Object localization data
● ● ● ● ● ● ●

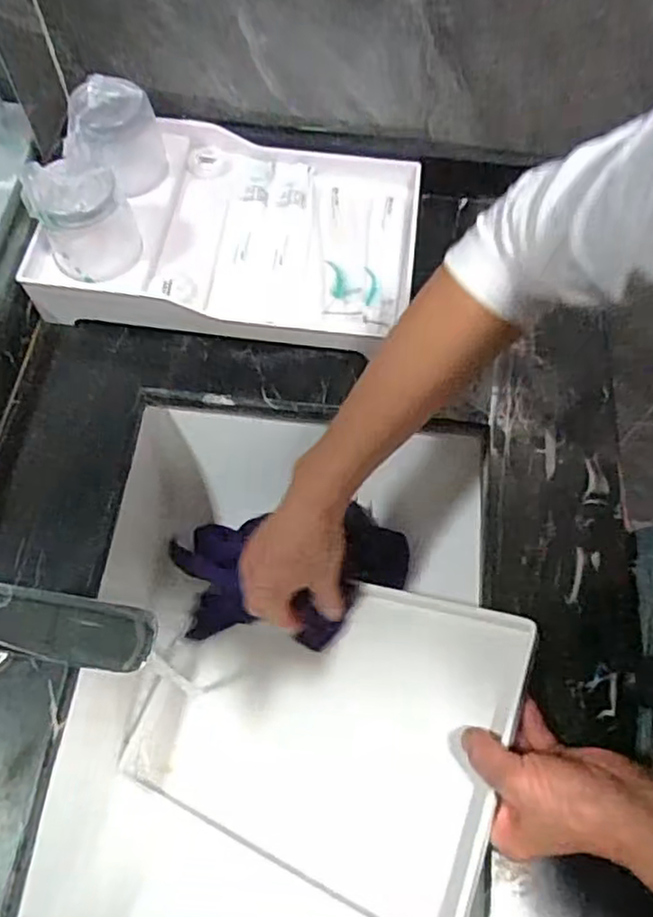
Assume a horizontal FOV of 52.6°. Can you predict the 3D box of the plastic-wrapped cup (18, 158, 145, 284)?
[{"bbox_3d":[-0.206,-0.205,0.566,0.077,0.092,0.070,1,64,-1],"label":"plastic-wrapped cup"}]

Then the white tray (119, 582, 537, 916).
[{"bbox_3d":[-0.012,0.196,0.518,0.309,0.022,0.207,6,61,36],"label":"white tray"}]

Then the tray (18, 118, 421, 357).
[{"bbox_3d":[-0.080,-0.209,0.624,0.317,0.064,0.224,9,64,3],"label":"tray"}]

● ● ● ● ● ● ●

◆ Description of the task ◆
What is needed is an exact copy of the data, with the pictures removed.

◆ Output ◆
Assume a horizontal FOV of 52.6°. Can you predict the 3D box of the plastic-wrapped cup (18, 158, 145, 284)?
[{"bbox_3d":[-0.206,-0.205,0.566,0.077,0.092,0.070,1,64,-1],"label":"plastic-wrapped cup"}]

Then the white tray (119, 582, 537, 916).
[{"bbox_3d":[-0.012,0.196,0.518,0.309,0.022,0.207,6,61,36],"label":"white tray"}]

Then the tray (18, 118, 421, 357).
[{"bbox_3d":[-0.080,-0.209,0.624,0.317,0.064,0.224,9,64,3],"label":"tray"}]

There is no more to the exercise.